GIU LE MANI DA NONNO TOMMASO - Piazzale Chiesa S. Bartolomeo / Via Piacenza Nel mese di agosto, il festival ospiterà nel quartiere di San Bartolomeo, sullo spiazzo antistante la Chiesa, la Compagnia Mulino Rosenkranz direttamente dal Friuli Venezia Giulia. Una giovane e dinamica realtà con sede nella piccola Zoppola, in provincia di Pordenone, fondata da Roberto Pagura e recentemente protagonista di un successo tutto friulano con lo spettacolo di prosa Argia, interpretato dalla frizzante Marta Riservato. A Crema, invece, in scena andrà Giù le mani da nonno Tommaso, un simpatico dipinto magico e avventuroso che prende vita con differenti tecniche del palcoscenico: recitazione, narrazione, teatro di figura, proiezioni, pupazzi ed espedienti di vario tipo. Tra le righe, il racconto dell’antropologico rapporto tra nonno e nipote, così come di una generale esigenza di libertà. Lo spettacolo è ispirato al libro Nonno Tommaso, scritto e illustrato da Stepàn Zavrel, noto personaggio tra gli artefici del Mondo di Sarmede, il paese delle fiabe. “Con Nonno Tommaso il tempo volava, persino durante le grigie giornate di pioggia. I passeri del giardino diventavano uccelli tropicali, il pesce dell’acquario un drago fantastico e la vasca da bagno una nave che attraversa mari tempestosi. Il tempo scorreva felice, le storie riempivano le ore e i pomeriggi; un giorno arrivarono gli Acchiappanonni e piano piano tutti i nonni scomparvero, anche Nonno Tommaso. A nulla valeva nascondersi: la grande casa sulla collina aspettava tutti i nonni della città. Là erano rinchiusi per volere del Governatore e con loro furono rinchiuse anche tutte le storie. Liberare i nonni divenne un impegno e una promessa per tutti i bambini.”

 

9/09, ore 21.00

IL CASTELLO INCANTATO (Teatro di figura) - Piazza della Chiesa, Q.re Santo Stefano in Vairano Il programma non ha voluto escludere una proposta legata al Teatro di Figura, nella consapevolezza della necessità di non perdere una delle tradizioni più antiche del mondo dello spettacolo.
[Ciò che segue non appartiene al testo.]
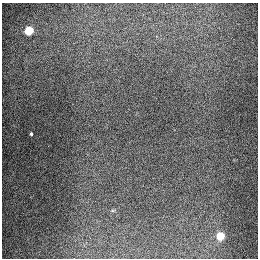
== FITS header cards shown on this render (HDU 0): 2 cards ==
NAXIS1  =                  256
NAXIS2  =                  256

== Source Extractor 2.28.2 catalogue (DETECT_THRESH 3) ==
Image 256 x 256 px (HDU 0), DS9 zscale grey, 1 PNG px = 1 image px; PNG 260 x 260 px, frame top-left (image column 1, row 256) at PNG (2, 3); no overlay
Background 1290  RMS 26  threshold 79.5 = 3 sigma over >= 5 px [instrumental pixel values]
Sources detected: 3; all 3 listed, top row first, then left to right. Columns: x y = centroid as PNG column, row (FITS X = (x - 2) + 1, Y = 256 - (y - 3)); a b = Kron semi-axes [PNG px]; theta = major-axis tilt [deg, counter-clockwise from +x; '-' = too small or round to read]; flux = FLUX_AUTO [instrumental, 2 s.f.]
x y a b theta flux
29 31 5 5 - 93000
31 134 3 3 - 2200
220 236 5 5 - 68000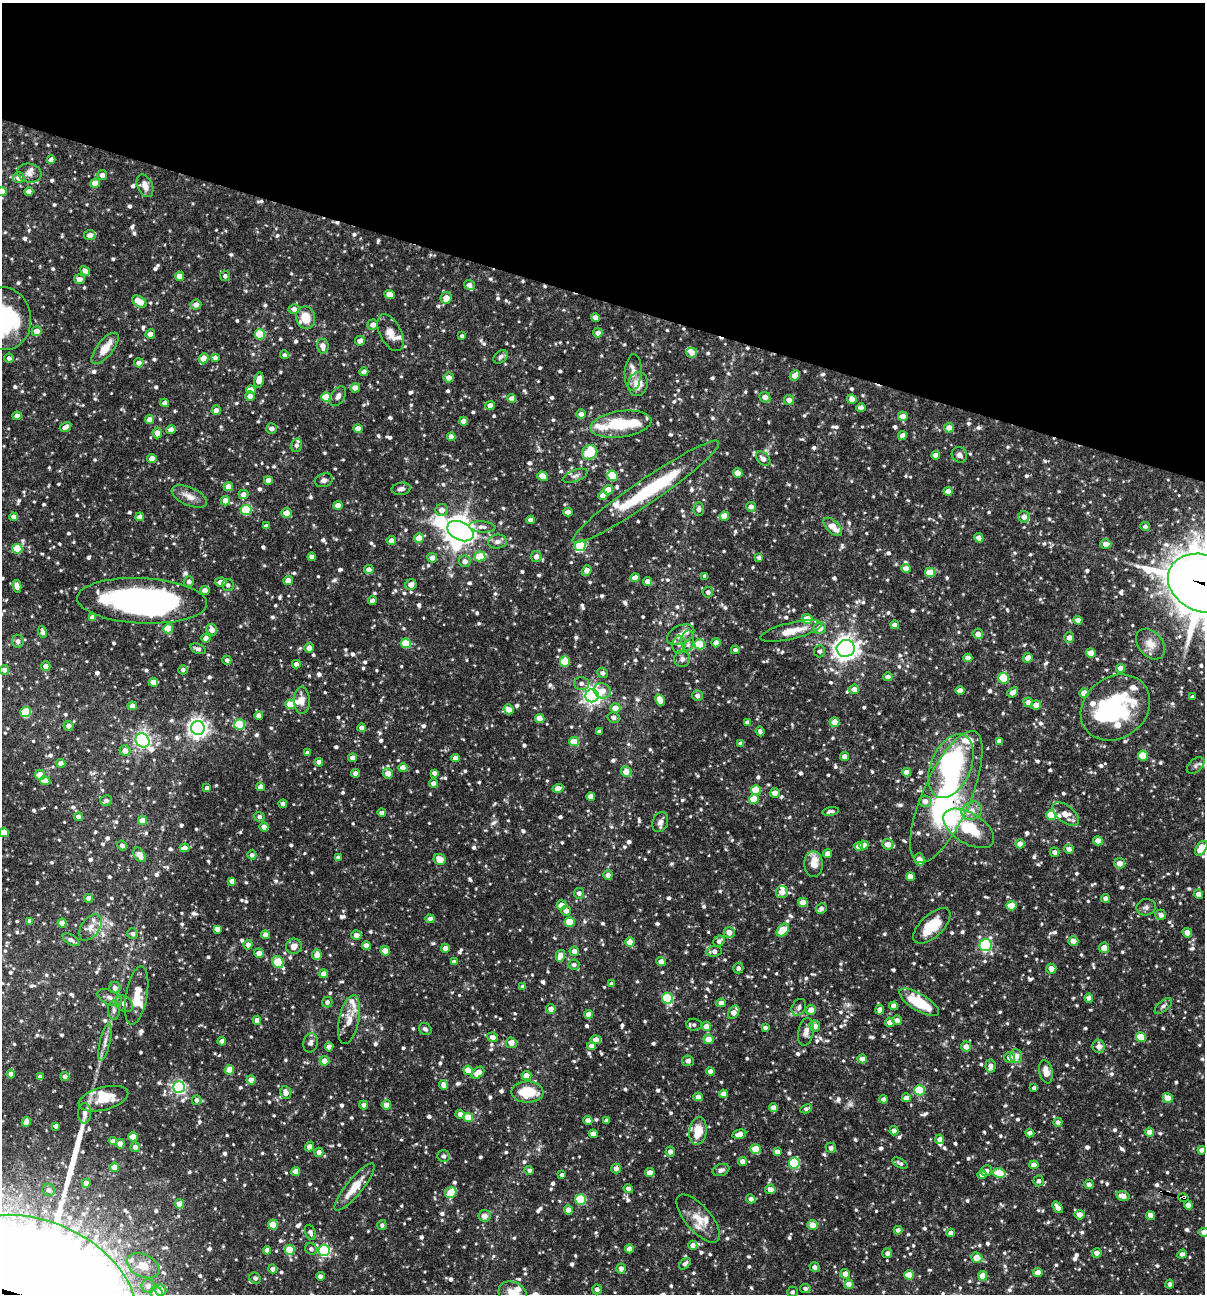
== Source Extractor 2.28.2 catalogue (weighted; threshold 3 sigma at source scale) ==
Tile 2 of 4 x 4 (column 2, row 1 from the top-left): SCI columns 1454-2656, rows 3876-5167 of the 5187 x 5169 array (HDU 1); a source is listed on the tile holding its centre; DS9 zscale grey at full resolution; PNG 1207 x 1296 px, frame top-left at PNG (2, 3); each listed source drawn as its Kron ellipse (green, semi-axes under 4 px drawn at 4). Shown black and unused: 23% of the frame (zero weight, under 3 of 4 exposures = <1% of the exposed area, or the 3 px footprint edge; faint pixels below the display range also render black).
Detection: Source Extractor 2.28.2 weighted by HDU 2 'WHT'; one run over the whole footprint, this tile lists its part. Background 0.0812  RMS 0.0038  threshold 0.0171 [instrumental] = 3 sigma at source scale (4.5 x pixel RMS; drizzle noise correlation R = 1.50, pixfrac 1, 0.05/0.05 arcsec/px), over >= 5 px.
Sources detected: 1195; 1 too faint to see at this stretch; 8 inside a brighter object's white glare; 4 cosmic-ray / hot-pixel residue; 2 long thin detections or spike segments (spike, bleed or trail) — neither listed nor drawn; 37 inside a brighter listed object's ellipse — not listed separately; of the other 1143, all 500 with FLUX_AUTO >= 1.11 (the completeness limit of this list) listed and drawn (643 fainter detections not listed), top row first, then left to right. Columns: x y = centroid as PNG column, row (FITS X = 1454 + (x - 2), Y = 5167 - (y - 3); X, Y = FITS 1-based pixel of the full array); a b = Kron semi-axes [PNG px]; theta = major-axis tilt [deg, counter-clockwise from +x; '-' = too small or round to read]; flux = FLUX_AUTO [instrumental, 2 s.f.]
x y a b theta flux
51 160 4 4 - 2.6
29 173 12 9 -15 2.3
102 175 5 4 - 2.2
19 178 5 5 - 2.9
95 183 5 4 - 5.5
145 186 12 7 -67 3.2
2 191 5 4 - 5.2
29 192 4 4 - 4
90 235 6 5 - 2.8
85 271 5 4 - 2
180 276 4 4 - 4.1
225 276 5 5 - 1.2
79 279 5 5 - 2.8
469 285 5 5 - 1.9
389 294 5 4 - 3.6
446 298 6 5 - 3.7
139 302 8 5 -33 7.2
196 305 5 5 - 2.4
294 309 5 5 - 2.8
5 318 31 26 -81 39
306 318 11 9 -79 7.7
595 318 4 4 - 2.6
373 325 5 5 - 2.7
37 331 5 5 - 2.9
390 333 20 11 -64 4.8
598 333 5 4 - 2.2
150 334 5 4 - 2.2
260 334 5 5 - 17
462 336 4 4 - 1.2
360 341 5 4 - 2.3
323 346 7 5 -84 3.1
105 348 19 8 51 6.3
692 352 5 5 - 3.2
284 355 4 4 - 1.2
500 357 8 5 38 1.3
9 358 4 4 - 1.2
204 358 5 4 - 6
215 358 4 4 - 2
139 363 5 4 - 2.4
364 372 4 4 - 3
633 372 18 8 87 3.4
795 375 5 4 - 3.7
449 378 5 5 - 2.6
259 380 8 5 79 3.4
638 384 12 9 78 5.2
355 388 5 4 - 3.1
251 390 4 4 - 2.8
250 396 5 4 - 2.4
338 396 11 6 57 1.7
326 397 5 5 - 11
765 397 6 5 - 3.1
512 398 4 4 - 2.9
852 399 4 4 - 3.8
789 400 5 5 - 2.3
165 403 4 4 - 1.9
490 405 5 4 - 2.6
861 407 5 4 - 1.3
216 410 5 4 - 2.1
581 414 5 4 - 1.9
17 416 4 4 - 2.6
903 416 5 4 - 3.6
150 419 4 4 - 3.6
464 421 4 4 - 2.9
621 424 30 13 8 14
65 427 6 4 31 2
271 428 5 5 - 1.7
949 428 5 4 - 3
358 429 4 4 - 3.9
171 430 4 4 - 2.6
157 433 5 5 - 3.1
902 436 4 4 - 2.8
451 437 4 4 - 2.5
297 445 7 5 74 1.3
590 452 8 7 - 11
936 455 4 4 - 2.5
959 455 8 7 - 1.6
152 458 5 4 - 3.1
763 459 8 6 -45 2.3
738 473 5 4 - 5.7
543 476 5 4 - 4.3
575 476 13 5 21 1.5
612 476 5 5 - 15
268 480 4 4 - 3
324 480 9 6 18 1.4
228 486 4 4 - 3.1
401 489 9 6 10 1.6
608 490 5 4 - 6.4
948 491 4 4 - 3.3
646 492 89 12 34 29
243 494 5 5 - 2.7
189 496 19 9 -24 3.7
603 496 4 4 - 2.9
225 501 5 4 - 4.2
338 505 4 4 - 3.6
751 507 5 5 - 1.8
699 509 7 5 86 1.3
246 510 5 5 - 22
442 510 6 6 - 2.7
568 512 4 4 - 2.9
286 513 5 5 - 3.7
724 516 5 4 - 6.3
13 517 4 4 - 1.7
140 517 4 4 - 2.2
1024 517 5 5 - 2.7
531 520 4 4 - 2.2
266 526 4 4 - 1.6
482 527 13 5 -4 1.6
833 527 11 6 -43 5
1145 527 5 4 - 1.1
460 531 14 9 -27 440
419 538 5 4 - 6.3
979 538 5 4 - 2.6
391 541 5 4 - 2.7
497 542 9 7 7 1.8
1106 544 5 4 - 2.7
580 546 5 5 - 31
17 549 5 5 - 15
480 556 5 5 - 11
312 557 4 4 - 1.7
536 557 5 5 - 2.5
432 558 5 4 - 2.7
759 558 4 4 - 1.7
465 561 6 5 - 2.2
906 568 5 4 - 2.9
369 569 4 4 - 2.1
587 571 5 4 - 3.1
930 572 5 4 - 9.3
705 576 4 4 - 1.2
635 578 4 4 - 4.1
288 580 5 4 - 3.1
189 581 5 5 - 1.8
648 581 4 4 - 2.7
221 582 6 4 4 1.8
1204 583 37 28 -23 1600
228 585 6 6 - 1.2
411 585 6 5 - 2.7
17 586 6 4 -76 2.6
205 590 4 4 - 2.6
708 592 5 5 - 1.5
142 601 65 22 -3 130
372 601 4 4 - 2.1
92 617 4 4 - 2.4
807 619 5 5 - 6.6
1078 620 4 4 - 2.7
895 625 4 4 - 2.1
820 628 6 5 - 5
168 629 5 4 - 11
212 630 6 5 - 3.3
791 631 31 8 13 7.3
43 632 6 4 -73 1.6
978 634 5 5 - 2.1
681 635 14 9 26 3.8
206 638 4 4 - 2.3
1069 638 5 5 - 2.3
18 641 6 6 - 1.5
688 641 10 6 85 1.8
406 643 5 5 - 15
716 643 4 4 - 2.9
679 644 9 6 88 1.6
700 644 5 5 - 18
1150 644 17 12 -51 4.1
309 648 5 4 - 2.3
846 648 9 8 - 270
198 649 8 5 -22 1.5
735 650 4 4 - 1.4
819 651 6 5 - 1.2
1091 653 5 4 - 5.1
968 658 4 4 - 2.8
1028 658 5 5 - 2.6
682 659 8 8 - 1.6
227 660 4 4 - 1.2
565 662 5 5 - 13
296 664 4 4 - 2.2
46 666 5 4 - 2.5
1121 668 4 4 - 3.2
4 670 5 5 - 1.6
183 670 5 4 - 1.3
602 673 5 5 - 1.5
888 677 4 4 - 2.2
1003 678 5 5 - 17
153 682 4 4 - 3.1
581 683 7 6 - 1.5
854 689 5 5 - 2.7
602 691 9 7 -25 4.2
960 691 5 4 - 2.7
1013 692 6 4 38 2.6
1084 693 4 4 - 4.4
592 696 6 6 - 170
697 696 5 5 - 1.7
1193 697 4 3 - 1.1
302 700 13 8 -89 2.9
660 700 6 4 -63 4.7
1028 702 5 5 - 2.6
290 704 5 5 - 8.2
1036 705 5 4 - 2.8
132 706 4 4 - 3
1115 707 37 30 37 40
615 708 5 5 - 4.5
509 709 5 4 - 4.1
26 712 5 5 - 17
259 715 4 4 - 2.7
613 717 6 5 - 1.8
540 718 5 4 - 6.1
747 722 4 4 - 1.4
835 722 5 4 - 5.5
239 724 5 5 - 20
68 726 5 5 - 2.2
198 728 7 7 - 220
362 728 4 4 - 2.5
760 731 5 4 - 1.2
599 732 4 3 - 1.2
143 740 8 6 -49 120
999 741 4 4 - 2
574 742 5 4 - 8
740 743 4 4 - 1.2
125 751 5 5 - 3.3
307 753 4 4 - 1.8
1143 755 5 5 - 12
845 757 4 4 - 2.4
353 758 4 4 - 2.6
456 758 4 4 - 2.8
319 762 4 4 - 2.2
61 763 4 4 - 3.1
951 766 34 20 66 54
1196 766 10 6 42 1.2
403 768 4 4 - 3.4
626 772 5 5 - 4.5
906 772 4 4 - 2.5
356 773 4 4 - 2.2
388 773 5 5 - 3.3
434 773 4 4 - 1.6
40 775 5 4 - 6
45 781 5 4 - 4.8
433 783 4 4 - 1.8
260 787 4 4 - 2.6
207 788 4 4 - 2
558 788 5 4 - 3.9
756 790 5 5 - 12
775 793 5 5 - 2.9
591 797 4 4 - 2.7
946 797 71 24 66 66
754 799 5 5 - 8.4
106 801 6 5 - 1.3
925 801 6 6 - 2.6
283 804 4 4 - 2.1
831 811 8 4 9 1.3
972 811 10 9 - 3.9
382 813 4 4 - 2.7
1065 814 16 8 -39 5.2
1051 815 5 5 - 9.2
78 817 4 4 - 1.5
259 817 5 5 - 1.2
142 821 4 4 - 5.1
660 822 10 7 70 1.9
264 827 4 4 - 2.9
969 828 28 15 -31 18
4 832 5 4 - 7.2
1098 841 5 4 - 3.3
888 844 5 5 - 3.5
1020 844 4 4 - 2.9
122 845 5 4 - 1.6
864 845 4 4 - 2.6
859 846 4 4 - 2.9
185 848 5 4 - 2.8
1201 848 8 5 57 7.7
1069 849 5 4 - 1.8
1054 852 5 4 - 1.6
828 854 4 4 - 3.5
140 855 8 5 -57 4.1
252 855 4 4 - 1.4
338 857 4 4 - 1.4
440 859 6 5 - 4.5
919 859 6 5 - 3.1
1120 863 5 5 - 2.8
814 864 13 9 -87 3.5
608 875 5 4 - 1.6
911 877 4 4 - 4.1
232 881 4 4 - 2.4
782 892 6 6 - 3.4
579 893 5 5 - 1.5
1198 894 5 4 - 2.3
89 898 4 4 - 2.6
1105 898 4 4 - 1.6
803 902 5 4 - 4.2
561 905 5 4 - 3.6
1011 906 5 5 - 8
1146 907 9 8 - 1.4
821 909 6 5 - 1.6
566 911 5 4 - 2.3
1161 915 5 5 - 2.1
430 919 4 4 - 2
30 921 4 4 - 2.2
570 922 5 5 - 11
62 923 4 4 - 3.6
932 926 23 11 43 11
90 927 15 9 56 3.2
217 929 4 4 - 2.6
783 930 7 5 45 11
729 932 5 5 - 3
1187 933 5 4 - 3.5
133 934 5 5 - 1.1
265 935 4 4 - 2.6
356 935 5 5 - 2.7
71 940 9 5 -30 1.4
719 941 6 5 - 1.5
1073 941 5 4 - 2.7
630 942 4 4 - 4.3
248 945 5 4 - 2.5
366 945 4 4 - 2.4
986 945 6 6 - 51
294 946 8 7 - 3
445 948 4 4 - 2.9
1104 948 5 5 - 3.5
385 951 4 4 - 5.2
574 951 5 5 - 2.5
714 951 8 5 6 2.1
259 953 5 4 - 3
317 955 5 5 - 3
560 956 6 4 75 4.1
661 961 4 4 - 2.5
278 962 6 5 - 18
454 962 4 4 - 1.5
574 965 5 5 - 1.3
738 968 5 5 - 1.4
1051 969 5 5 - 2.9
324 974 4 4 - 3.3
612 984 4 4 - 1.6
523 987 4 4 - 1.7
115 988 6 5 - 2.1
137 995 30 10 80 6.1
110 998 13 7 -25 2.4
668 998 5 5 - 25
1089 998 4 4 - 2.8
327 1002 5 5 - 1.1
919 1002 22 8 -31 15
721 1003 4 4 - 2.7
124 1004 9 7 -38 1.8
894 1006 4 4 - 2.5
1163 1006 10 5 40 1.2
799 1007 9 6 61 1.6
551 1009 4 4 - 2.5
114 1010 10 6 89 1.5
811 1010 5 5 - 3.6
880 1010 5 4 - 2
734 1012 7 5 58 3.3
589 1014 4 4 - 3
257 1020 4 4 - 2.4
349 1020 25 10 77 5.5
897 1020 5 4 - 1.7
890 1022 5 4 - 2.4
694 1025 7 6 - 1.2
706 1026 4 4 - 3.2
815 1026 5 5 - 2.8
765 1027 4 4 - 1.5
425 1029 7 5 -37 1.1
806 1032 14 7 80 2.5
493 1037 5 5 - 1.9
1141 1037 5 4 - 11
708 1039 5 5 - 4.7
596 1040 5 4 - 2.9
222 1041 4 4 - 2.5
105 1042 19 5 77 2.2
310 1043 10 7 77 1.7
511 1043 6 5 - 3.1
591 1046 4 4 - 2.5
966 1046 5 5 - 2.7
1099 1046 6 6 - 2.6
329 1047 4 4 - 2.5
1016 1056 7 6 - 3.9
1010 1057 5 5 - 2.6
862 1059 4 4 - 3.9
324 1061 5 4 - 3.8
688 1061 6 5 - 1.9
991 1066 6 5 - 2.2
229 1070 4 4 - 5.9
468 1070 4 4 - 6.3
710 1071 4 4 - 2.9
1046 1072 12 6 -78 3.8
478 1073 7 5 41 4.8
11 1074 4 4 - 2.9
65 1076 4 4 - 1.8
526 1076 5 4 - 3.2
40 1077 4 4 - 1.8
251 1080 4 4 - 3.3
444 1085 5 4 - 2.9
179 1087 6 6 - 85
1034 1088 4 3 - 1.2
919 1090 5 5 - 20
527 1092 16 10 -1 13
286 1093 6 5 - 3
724 1094 4 4 - 2.5
698 1097 4 4 - 2.9
906 1098 4 4 - 3.3
1168 1098 5 4 - 5.2
103 1099 25 11 15 9.4
883 1099 4 4 - 1.7
196 1100 5 5 - 1.6
364 1105 4 4 - 1.7
386 1105 5 4 - 3.3
773 1108 4 4 - 2.7
806 1109 6 4 26 1.1
84 1113 10 6 86 1.9
460 1114 5 4 - 2.6
468 1117 5 4 - 9.5
588 1120 4 4 - 2.6
606 1121 4 4 - 1.5
26 1122 5 4 - 3.8
1058 1122 4 4 - 1.6
56 1126 4 4 - 1.5
698 1131 14 8 81 7.4
894 1131 4 4 - 2.6
1149 1132 4 4 - 3.6
1030 1133 4 4 - 2
593 1134 4 4 - 2.5
739 1134 7 4 12 2.4
133 1137 4 4 - 6.2
940 1139 5 4 - 2.4
113 1141 4 4 - 1.6
120 1144 5 4 - 3.2
135 1147 5 5 - 2.2
310 1147 5 4 - 2.5
831 1148 5 5 - 1.7
755 1149 5 5 - 9.3
1202 1150 4 4 - 2.2
319 1152 5 4 - 2.4
670 1152 5 5 - 1.8
777 1152 4 4 - 2.5
444 1156 6 6 - 1.2
743 1161 5 4 - 2.5
794 1163 5 5 - 25
900 1163 8 4 -30 1.1
1034 1165 4 4 - 2.8
115 1167 4 4 - 4.3
616 1168 5 4 - 2.1
529 1170 4 4 - 1.2
721 1170 8 6 21 1.4
987 1171 5 5 - 1.3
296 1172 4 4 - 5.3
650 1173 4 4 - 2.7
999 1173 6 5 - 13
562 1175 4 4 - 1.1
982 1175 4 4 - 2.5
1039 1181 5 5 - 1.2
86 1183 4 4 - 3
1089 1184 5 4 - 1.5
355 1187 29 8 50 7.6
628 1189 5 4 - 1.7
770 1189 5 5 - 2.9
49 1190 6 6 - 1.7
451 1192 6 5 - 8.2
1123 1196 7 5 -14 3
1183 1197 5 4 - 1.5
580 1199 5 5 - 28
751 1199 5 4 - 1.7
179 1204 4 4 - 5.9
1188 1205 4 4 - 3
1057 1207 6 4 -53 2.6
568 1210 4 4 - 4
1080 1215 5 4 - 3.3
1151 1215 4 4 - 3
484 1216 6 6 - 2.4
698 1219 30 12 -49 7.1
273 1225 5 5 - 7.1
382 1225 5 4 - 1.1
812 1225 5 5 - 4.1
898 1230 4 4 - 1.5
310 1232 8 5 -70 1.3
1204 1232 5 4 - 3.8
951 1233 4 4 - 2.5
693 1245 4 4 - 2.6
311 1249 6 5 - 1.1
629 1249 4 4 - 2.6
267 1250 4 4 - 2.6
290 1250 5 5 - 10
324 1250 5 5 - 56
887 1253 5 5 - 1.6
1097 1253 5 4 - 2.5
1182 1254 5 4 - 1.9
977 1258 6 5 - 5.4
685 1264 7 4 44 1.4
143 1266 17 11 -26 6.3
815 1267 5 4 - 1.7
273 1269 4 4 - 2.5
621 1269 5 4 - 2.1
1038 1273 5 4 - 3.4
845 1274 5 5 - 2.8
909 1275 5 4 - 7.2
320 1276 4 4 - 1.9
982 1276 4 4 - 4.7
255 1278 6 5 - 1.1
849 1284 5 4 - 2.8
1170 1284 4 4 - 1.3
148 1286 6 6 - 1.9
805 1288 5 4 - 1.2
597 1289 5 5 - 1.7
161 1290 6 5 - 4.1
792 1292 5 5 - 1.2
156 1293 6 6 - 4
39 1294 104 72 -26 14000
513 1294 15 11 -28 7.2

E, proprio per questo, l’idea è stata quella di ospitare una delle più classiche e longeve famiglie di marionettisti del nord Italia, la dinastia Lupi direttamente dalla città di Torino, attiva sin dal 1780. Lo spettacolo che verrà proposto è Il castello incantato, vincitore del Premio Rosa d’Oro al XVII° Festival di Teatro Ragazzi di Padova, con oltre 1.400 repliche alle spalle negli ultimi 15 anni. Storia fiabesca del tutto nuova, racconta di due simpatici amici brontoloni, che decidono di recarsi in un castello, ove, si dice in un articolo di giornale, vi sia nascosto un inestimabile tesoro. Nel castello però si celano mille trabocchetti e si nascondono quattro fantasmini burloni, un perfido pappagallo parlante ed un vero e proprio draghetto. I due amici saranno così coinvolti in buffe e divertenti avventure. Naturalmente, a lieto fine.

 

16/09, ore 21.00

L'OMINO DELLA PIOGGIA - Piazza Chiesa/Teatro Parrocchiale, Q.re San Bernardino La rassegna si chiude poi con uno spettacolo adatto a tutti i pubblici, capace di far sognare e divertire tutte le età. Il 16 settembre, presso il quartiere di San Bernardino, sarà infatti ospite l’artista milanese Michele Cafaggi, creatore e interprete per primo in Italia, oltre che di un proprio stile artistico, di uno spettacolo intero dedicato alle bolle di sapone: "L’omino della pioggia", con musiche originali a cura di Davide Baldi. Un viaggio onirico e visuale in compagnia della magia delle piccole cose e di spettacolari effetti con luci, acqua e bolle di sapone di tutte le dimensioni. “Piove, la finestra è aperta e in casa ci vuole l’ombrello. Che strano questo omino tutto inzuppato: fa uno starnuto ed esce una bolla di sapone. Anzi due. Anzi moltissime bolle. Ma cosa succede? La casa si riempie di bolle di tutte le dimensioni, minuscole e giganti, schiumose e trasparenti come cristallo. Intanto la pioggia non smette di cadere. E tra poco scenderà pure la neve.”